The United States Preventative Services Task Force just released a final recommendation about falls prevention strategies in the primary care setting. It’s interesting reading: http://www.uspreventiveservicestaskforce.org/uspstf11/fallsprevention/fallsprevrs.htm
Key take-home points include:
- The USPSTF recommends exercise or physical therapy and vitamin D supplementation to prevent falls in community-dwelling adults aged 65 years or older who are at increased risk for falls (B Recommendation).
- More specifically…
- There is high certainty that exercise or physical therapy has moderate net benefit in preventing falls in older adults
- There is moderate certainty that vitamin D supplementation has moderate net benefit in preventing falls in older adults (with meta-analysis showing a number needed to treat of 10 to prevent one fall)
- No single recommended tool or brief approach can reliably identify older adults at increased risk for falls, but several reasonable and feasible approaches are available for primary care clinicians.

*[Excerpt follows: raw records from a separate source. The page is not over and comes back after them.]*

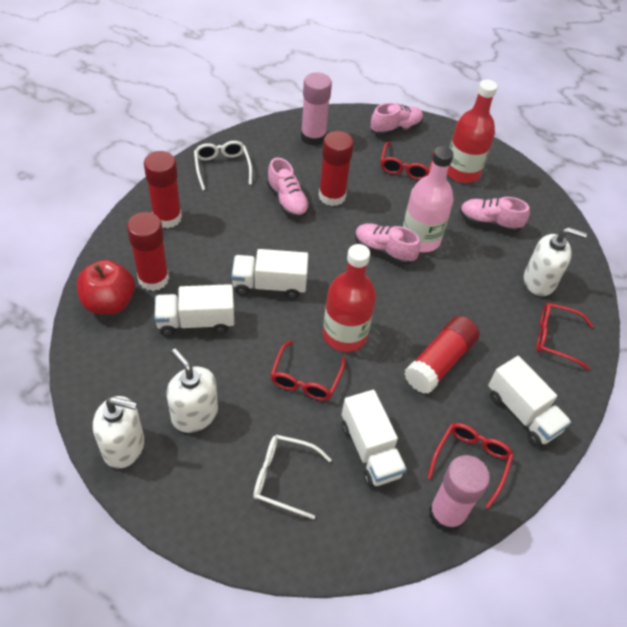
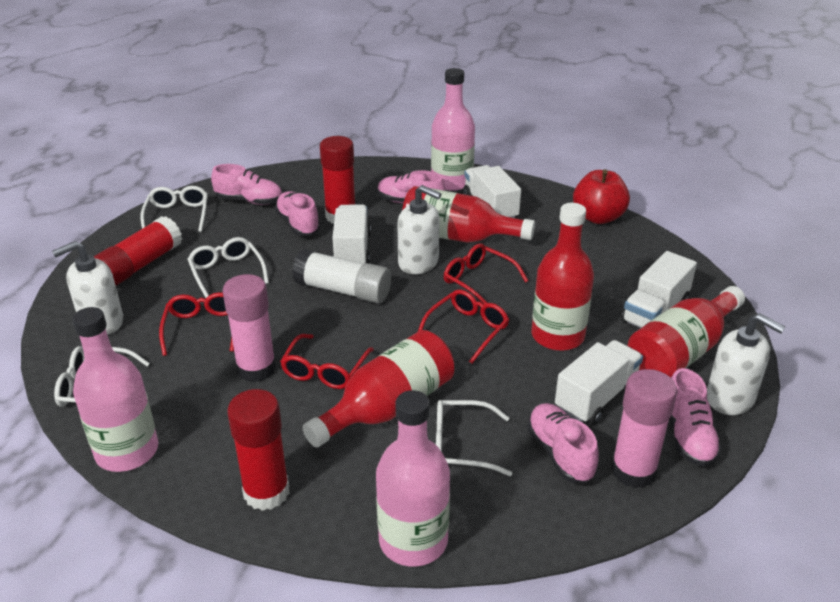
pink bottle: 1 -> 3
pink shoe: 4 -> 5
red bottle: 2 -> 4
red glue stick: 4 -> 3
white glasses: 2 -> 4
white glue stick: 0 -> 1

See the Clinical Considerations section for additional information on risk assessment.
- The USPSTF does not recommend automatically performing an in-depth multifactorial risk assessment in conjunction with comprehensive management of identified risks to prevent falls in community-dwelling adults aged 65 years or older because the likelihood of benefit is small. In determining whether this service is appropriate in individual cases, patients and clinicians should consider the balance of benefits and harms on the basis of the circumstances of prior falls, comorbid medical conditions, and patient values (C Recommendation).
- There is moderate certainty that multifactorial risk assessment with comprehensive management of identified risks has a small net benefit in preventing falls in older adults
Keep in mind that these recommendations apply to screening and prevention for the general population of adults age 65 and older in ambulatory care, and may need to be tailored to the kinds of high-risk patients that are often seen in geriatrics and palliative care practice.